Dr. Abdulai B. Salifu, Director General of the Council for Scientific and Industrial Research (CSIR) has bemoaned the practice where rice farms were being taken away for residential and oil businesses, and said this had the tendency to thwart the countrys efforts of meeting its rice demands.
He indicated that some pieces of land along the Nyankpala road that were previously being used to cultivate rice in large quantities, were being taken away by filling station businesses, and blamed state institutions such as the Town and Country Planning and the Environmental Protection Agency (EPA) for being complicit.
Dr. Salifu expressed the concern in Tamale on Wednesday during the launch of the quality rice development project being funded by Alliance for Green Revolution (AGRA) and implemented by CSIR-SARI with TRIAS Ghana and AMSIG Resource as partners.
Launching the three-year project, the Director General said his outfit had made frantic efforts to stop such practices but in the process realized that the Town and Country Planning Department was complicit in releasing such lands, instead of being used for rice cultivation.
He expressed regret that state institutions that were supposed to safe-guard the country, were rather engaged in illegalities to the neglect of the total good, noting that Ghanaians stood to lose a lot with such negligence.
Dr. Salifu said the CSIR had over the years conducted cutting-edge research and extended the frontiers through applied research, field studies to generate technologies for increased productivity and extended the technologies to end-users.
He said it was reassuring that government was focused on partnering with the private sector, to eliminate constraints to tackle challenges in the agricultural sector, noting that 1,200 hectares of land had been added to the stock of irrigable lands for rice production.

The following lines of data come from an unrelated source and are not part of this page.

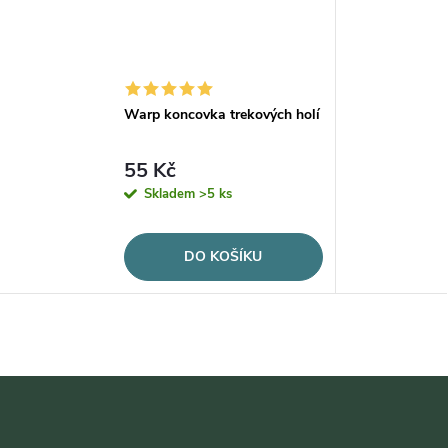
Warp koncovka trekových holí
55 Kč
Skladem
>5 ks
DO KOŠÍKU
Z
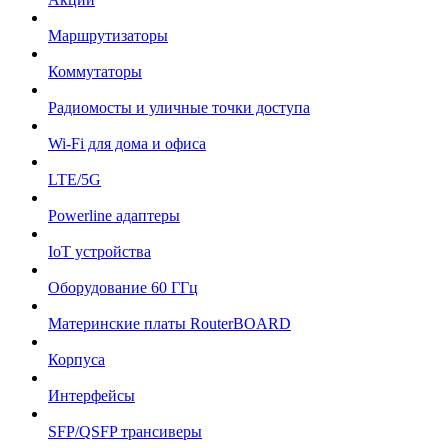
Маршрутизаторы
Коммутаторы
Радиомосты и уличные точки доступа
Wi-Fi для дома и офиса
LTE/5G
Powerline адаптеры
IoT устройства
Оборудование 60 ГГц
Материнские платы RouterBOARD
Корпуса
Интерфейсы
SFP/QSFP трансиверы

Dr. Salifu said another 8,000 hectares have been added by the private sector to supplement 6,000 hectares in the three northern regions, stressing that 15,200 hectares of total land had been devoted to rice cultivation in the country.
He observed that if the country continued in such progress, it would become a net exporter of rice and that the national rice development strategy, sustainable development of rain-fed lowland rice production, rice sector support project and the inland valley rice development projects, were but few of the projects that would enhance growth in the sector.
Agriculture-led development is fundamental to reducing hunger and poverty, generating economic growth, employment, reducing the burden of food imports and opening the way to an expansion of export, he added.
Dr. Stephen K. Nutsugah, Director of SARI, said the project reaffirmed the vision of the organization to making agricultural research responsive to farmer needs and national development, to maximize synergy to improve livelihoods of smallholder farmers.
He said among some of the objectives of the project was to strengthen institutional and organizational capacities of Farmer-Based Organizations, to improve access to services and marketing of locally produced rice.
Mr. Samuel Sey, Programme Officer for Farmer Organization Support Centre in Africa (FOSCA), expressed worry that poverty was most severe among food crop farmers in the country, and urged government to initiate policies to assist them.
He said small-scale farmers who dominated the local rice industry lacked access to premium varieties that were demanded by the market forces noting that traditional farming practices must give way to modern farming practices for desired results.